(Beginning of THE INPUT)

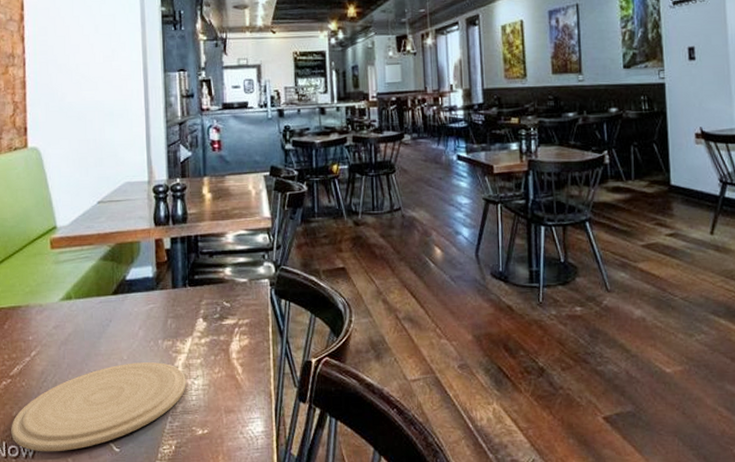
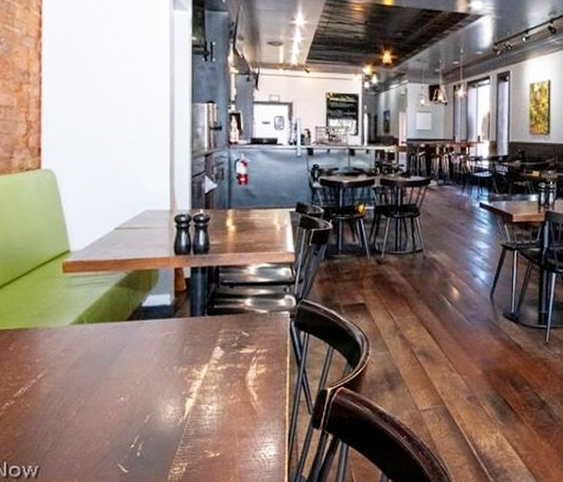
plate: present [11,362,186,452] -> none [13,387,200,473]

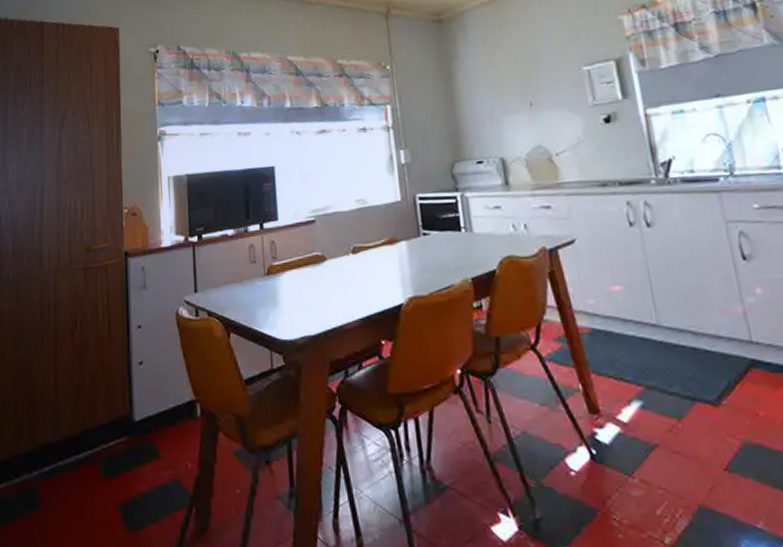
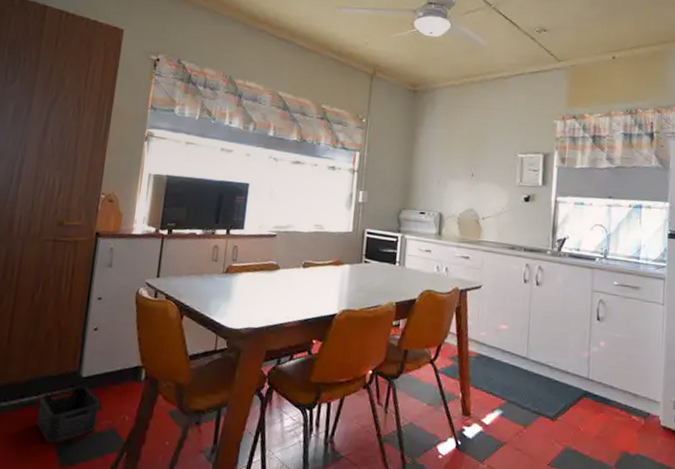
storage bin: none [94,431,160,506] -> present [35,385,100,445]

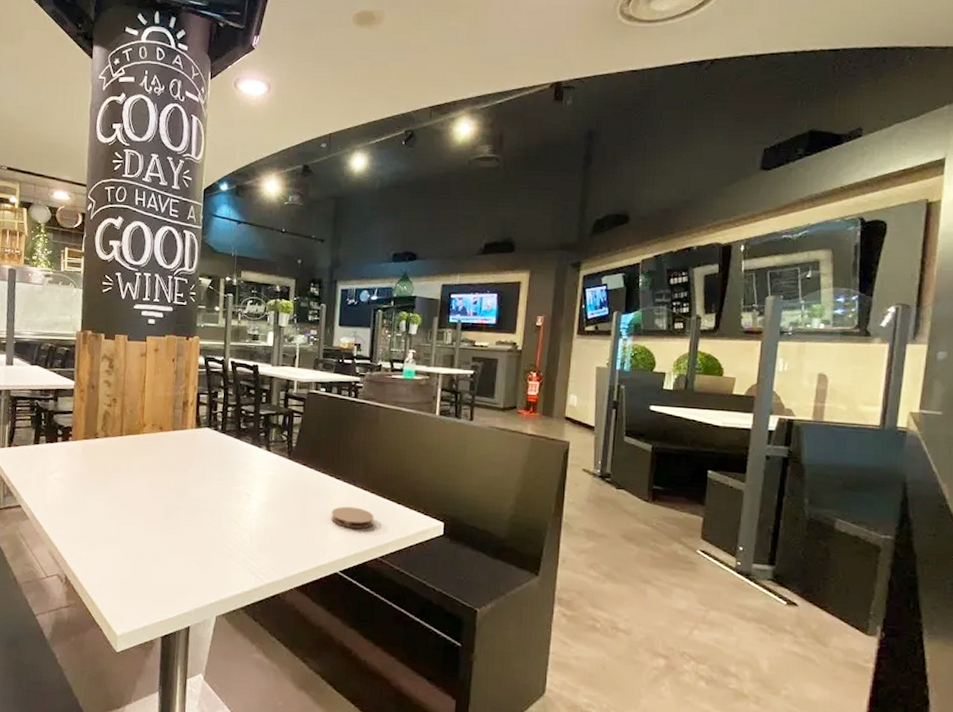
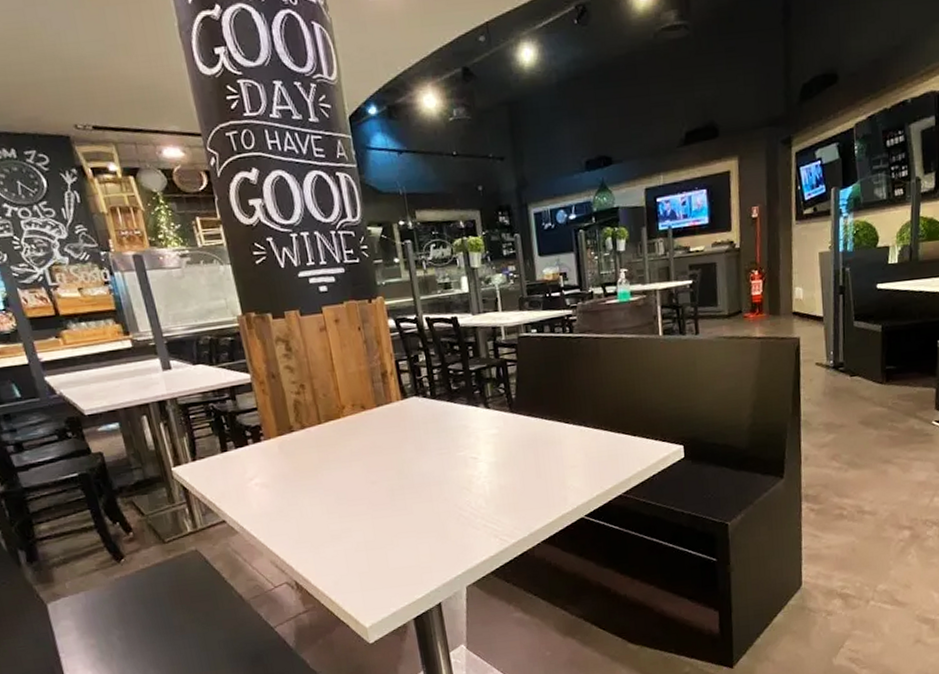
coaster: present [331,506,374,530] -> none [566,448,612,471]

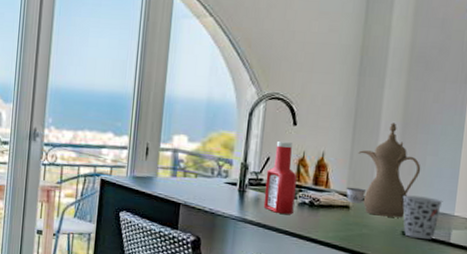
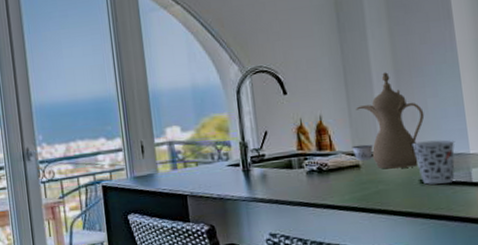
ketchup bottle: present [263,141,297,215] -> none [267,112,304,186]

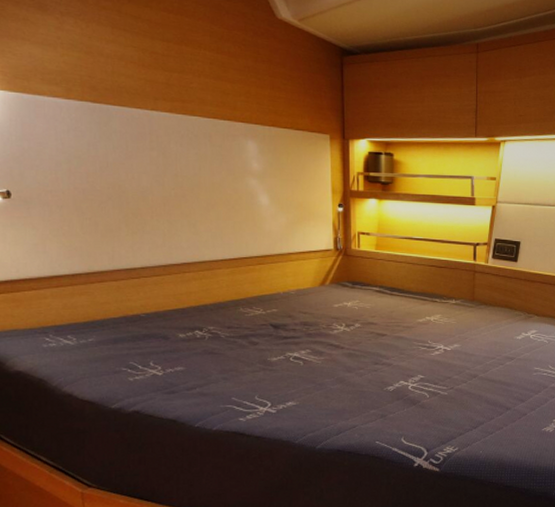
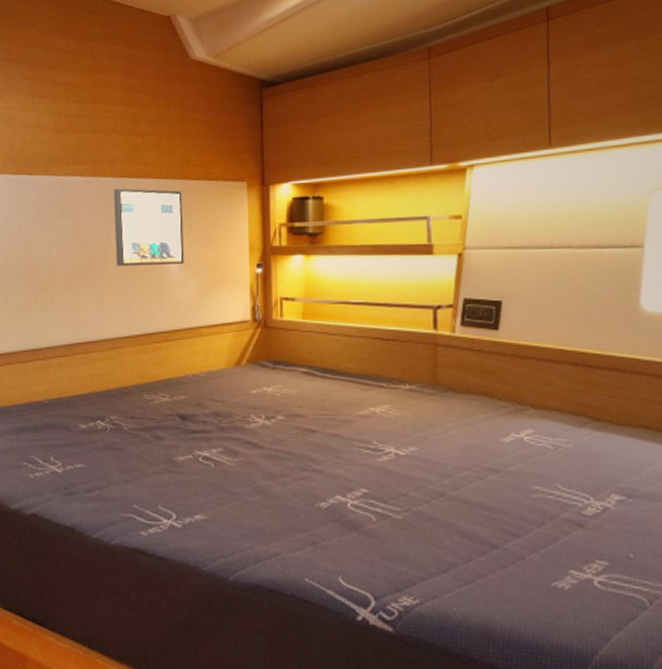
wall art: none [205,128,274,200] -> present [113,188,184,266]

(End of THE INPUT)

:: BRIEF ::
The entries need to be restated exactly, and their pictures left out.

:: YOUR RESPONSE ::
plate: present [11,362,186,452] -> none [13,387,200,473]

storage bin: none [94,431,160,506] -> present [35,385,100,445]

coaster: present [331,506,374,530] -> none [566,448,612,471]

ketchup bottle: present [263,141,297,215] -> none [267,112,304,186]

wall art: none [205,128,274,200] -> present [113,188,184,266]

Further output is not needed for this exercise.